# Looking for a group in the Rochester, NY area



## roninwolf1981 (Jun 15, 2008)

Hey all...
I'm hoping to find a game of D&D 3.5 (I don't have the money nor the inclination just now to switch to 4.0) or, failing that, D20 Modern/Future.
I've got about eight years or so gaming experience and I mostly like playing either a Rogue or Paladin, however I'll have a go at filling any role the group might need (just be patient with me. I've played a caster all of once, and about three years ago at that, but I'll do my best to be prepared ahead of time). 
If it comes to it I can also DM, but I enjoy playing more than running the game.
I can also be reached via emal at roninwolf109@hotmail.com


----------



## RSKennan (Jun 17, 2008)

It's too bad you're not interested in 4e, because I'm in Greece, and I'm looking to run a game starting in about August at my place. I was probably going to run a one shot or two (with pregens) for other undecided people first, then see what kind of a group I had after that. 
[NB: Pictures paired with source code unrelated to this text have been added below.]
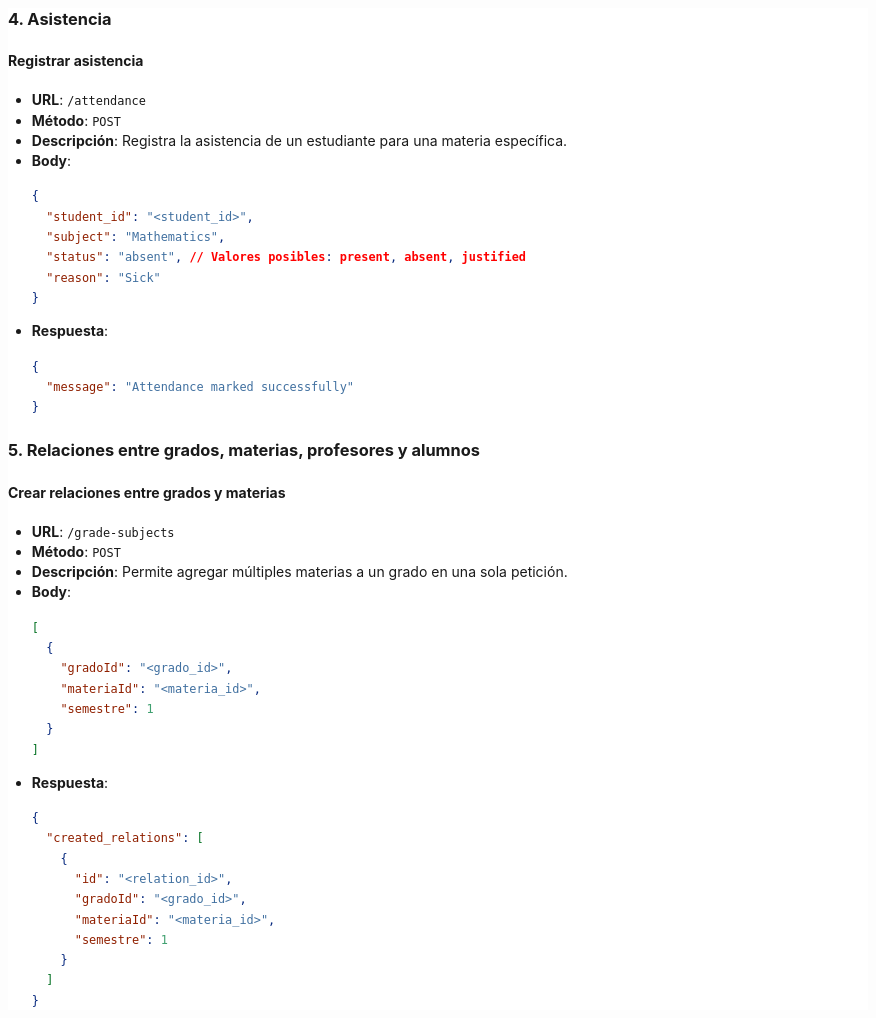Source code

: ### 4. Asistencia

#### **Registrar asistencia**
- **URL**: `/attendance`
- **Método**: `POST`
- **Descripción**: Registra la asistencia de un estudiante para una materia específica.
- **Body**:
  ```json
  {
    "student_id": "<student_id>",
    "subject": "Mathematics",
    "status": "absent", // Valores posibles: present, absent, justified
    "reason": "Sick"
  }
  ```
- **Respuesta**:
  ```json
  {
    "message": "Attendance marked successfully"
  }
  ```

### 5. Relaciones entre grados, materias, profesores y alumnos

#### **Crear relaciones entre grados y materias**
- **URL**: `/grade-subjects`
- **Método**: `POST`
- **Descripción**: Permite agregar múltiples materias a un grado en una sola petición.
- **Body**:
  ```json
  [
    {
      "gradoId": "<grado_id>",
      "materiaId": "<materia_id>",
      "semestre": 1
    }
  ]
  ```
- **Respuesta**:
  ```json
  {
    "created_relations": [
      {
        "id": "<relation_id>",
        "gradoId": "<grado_id>",
        "materiaId": "<materia_id>",
        "semestre": 1
      }
    ]
  }
  ```
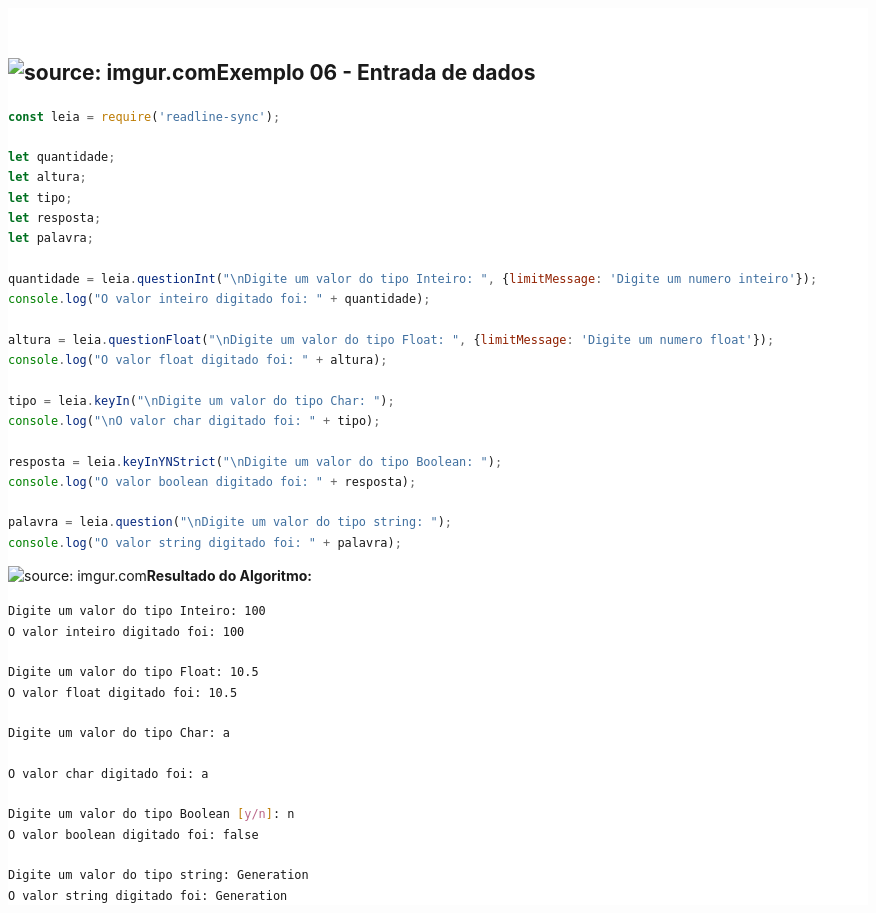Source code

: <br />

## <img src="https://i.imgur.com/8eYS3Y6.png" title="source: imgur.com" width="3%"/>**Exemplo 06 - Entrada de dados**

```js
const leia = require('readline-sync');

let quantidade;
let altura;
let tipo;
let resposta;
let palavra;

quantidade = leia.questionInt("\nDigite um valor do tipo Inteiro: ", {limitMessage: 'Digite um numero inteiro'});
console.log("O valor inteiro digitado foi: " + quantidade);

altura = leia.questionFloat("\nDigite um valor do tipo Float: ", {limitMessage: 'Digite um numero float'});
console.log("O valor float digitado foi: " + altura);

tipo = leia.keyIn("\nDigite um valor do tipo Char: ");
console.log("\nO valor char digitado foi: " + tipo);

resposta = leia.keyInYNStrict("\nDigite um valor do tipo Boolean: ");
console.log("O valor boolean digitado foi: " + resposta);

palavra = leia.question("\nDigite um valor do tipo string: ");
console.log("O valor string digitado foi: " + palavra);

```

<img src="https://i.imgur.com/V2ReOnx.png" title="source: imgur.com" width="3%"/>**Resultado do Algoritmo:**

```bash
Digite um valor do tipo Inteiro: 100
O valor inteiro digitado foi: 100

Digite um valor do tipo Float: 10.5
O valor float digitado foi: 10.5

Digite um valor do tipo Char: a 

O valor char digitado foi: a

Digite um valor do tipo Boolean [y/n]: n
O valor boolean digitado foi: false

Digite um valor do tipo string: Generation
O valor string digitado foi: Generation
```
 Let me know if you change your mind. I'm Rskennan (at) gmail dot com .


----------



## roninwolf1981 (Jun 17, 2008)

yeah...like I said, I don't have the money to go out and buy anywhere between 30 and 90 bucks worth of books for 4.0 just now. And, knowing WOTC, 4.5 edition will be out in about one to three years...no matter how much they deny it now.


----------



## rjdafoe (Oct 23, 2009)

Any one in the area looking to join a group?  My group needs a couple more people for a 4E game that is just going to start up in November.


----------